Deguelin is known to suppress the growth of
cancer cells; however, its anti-metastatic effects have not been studied so far in any
cancer model. In the present study, we aimed to evaluate the anti-metastatic potential of
deguelin in vivo and in
tumor growth factor-β1 (TGFβ1)-stimulated cells. Our results demonstrate that
tumor growth, peritoneal dissemination and liver/lung
metastasis of orthotopically implanted PanC-1-luc cells were significantly reduced in
deguelin-treated mice along with the induction of apoptosis. Furthermore,
deguelin-treated
tumors showed increased epithelial signature such as increased expression of
E-Cadherin and
cytokeratin-18 and decreased expression of Snail. Similar observations were made when PanC-1, COLO-357 and L3.6pl cells were treated in vitro with
deguelin. Moreover,
E-cadherin was transcriptionally upregulated and accumulated in the membrane fraction of
deguelin-treated cells, as indicated by increased interaction of
E-Cadherin with β-
catenin. TGFβ1-induced downregulation of
E-Cadherin and upregulation of Snail were abrogated by
deguelin treatment. In addition,
deguelin inhibited TGFβ1-induced Smad3 phosphorylation and Smad4 nuclear translocation in PanC-1 cells.

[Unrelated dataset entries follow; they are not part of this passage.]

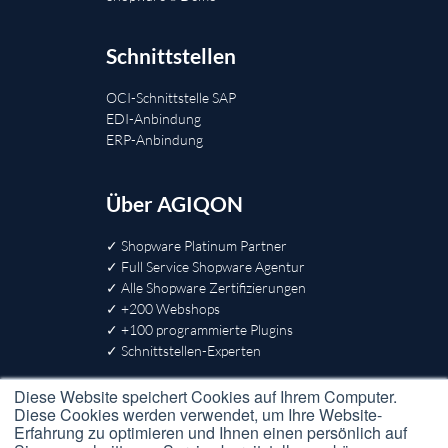
Schnittstellen
OCI-Schnittstelle SAP
EDI-Anbindung
ERP-Anbindung
Über AGIQON
✓ Shopware Platinum Partner
✓ Full Service Shopware Agentur
✓ Alle Shopware Zertifizierungen
✓ +200 Webshops
✓ +100 programmierte Plugins
✓ Schnittstellen-Experten
Social Media
Diese Website speichert Cookies auf Ihrem Computer.
Diese Cookies werden verwendet, um Ihre Website-
Erfahrung zu optimieren und Ihnen einen persönlich auf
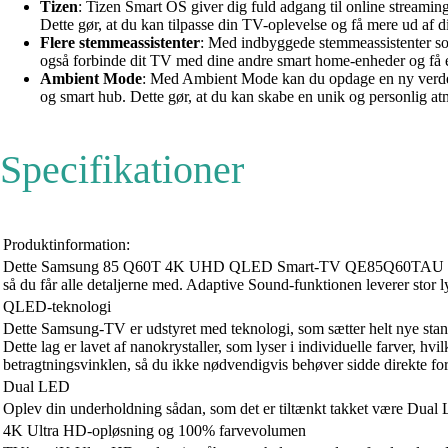
Tizen
: Tizen Smart OS giver dig fuld adgang til online streamin
Dette gør, at du kan tilpasse din TV-oplevelse og få mere ud a
Flere stemmeassistenter
: Med indbyggede stemmeassistenter som 
også forbinde dit TV med dine andre smart home-enheder og få 
Ambient Mode
: Med Ambient Mode kan du opdage en ny verden 
og smart hub. Dette gør, at du kan skabe en unik og personlig at
Specifikationer
Produktinformation:
Dette Samsung 85 Q60T 4K UHD QLED Smart-TV QE85Q60TAU leverer et f
så du får alle detaljerne med. Adaptive Sound-funktionen leverer stor l
QLED-teknologi
Dette Samsung-TV er udstyret med teknologi, som sætter helt nye st
Dette lag er lavet af nanokrystaller, som lyser i individuelle farver, h
betragtningsvinklen, så du ikke nødvendigvis behøver sidde direkte fo
Dual LED
Oplev din underholdning sådan, som det er tiltænkt takket være Dual Le
4K Ultra HD-opløsning og 100% farvevolumen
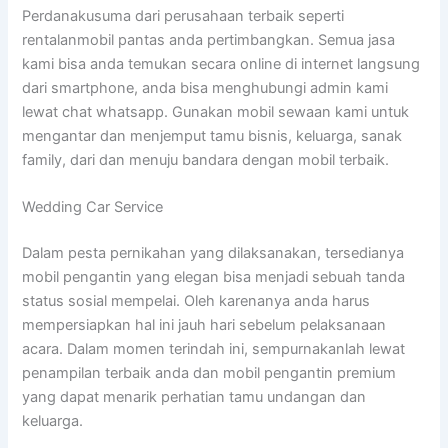
Perdanakusuma dari perusahaan terbaik seperti
rentalanmobil pantas anda pertimbangkan. Semua jasa
kami bisa anda temukan secara online di internet langsung
dari smartphone, anda bisa menghubungi admin kami
lewat chat whatsapp. Gunakan mobil sewaan kami untuk
mengantar dan menjemput tamu bisnis, keluarga, sanak
family, dari dan menuju bandara dengan mobil terbaik.
Wedding Car Service
Dalam pesta pernikahan yang dilaksanakan, tersedianya
mobil pengantin yang elegan bisa menjadi sebuah tanda
status sosial mempelai. Oleh karenanya anda harus
mempersiapkan hal ini jauh hari sebelum pelaksanaan
acara. Dalam momen terindah ini, sempurnakanlah lewat
penampilan terbaik anda dan mobil pengantin premium
yang dapat menarik perhatian tamu undangan dan
keluarga.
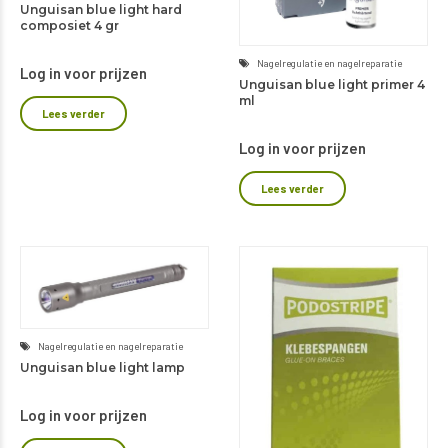
Unguisan blue light hard
composiet 4 gr
Nagelregulatie en nagelreparatie
Log in voor prijzen
Unguisan blue light primer 4
ml
Lees verder
Log in voor prijzen
Lees verder
Nagelregulatie en nagelreparatie
Unguisan blue light lamp
Log in voor prijzen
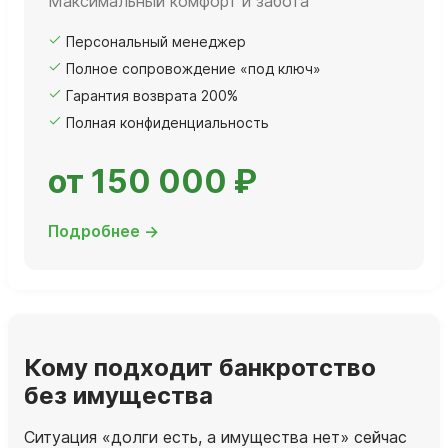
Максимальный комфорт и забота
Персональный менеджер
Полное сопровождение «под ключ»
Гарантия возврата 200%
Полная конфиденциальность
от 150 000 ₽
Подробнее →
Кому подходит банкротство
без имущества
Ситуация «долги есть, а имущества нет» сейчас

Furthermore, when TGFβ1-induced
nuclear factor kappa B (NFκB) activation was inhibited, TGFβ1-induced Snail upregulation or
E-Cadherin downregulation was blocked.
Deguelin also significantly downregulated the constitutive phosphorylation and
DNA binding of NFκB in a dose-dependent manner. Interestingly, overexpression of either NFκB or Snail completely abrogated
deguelin-mediated epithelial-to-mesenchymal transition (EMT) inhibition, whereas overexpression of NFκB but not Snail rescued cells from
deguelin-induced apoptosis. Hence,
deguelin targets NFκB to induce reversal of EMT and apoptosis but downstream effectors might be different for both processes. Taken together, our results suggest that
deguelin suppresses both pancreatic
tumor growth and
metastasis by inducing apoptosis and inhibiting EMT.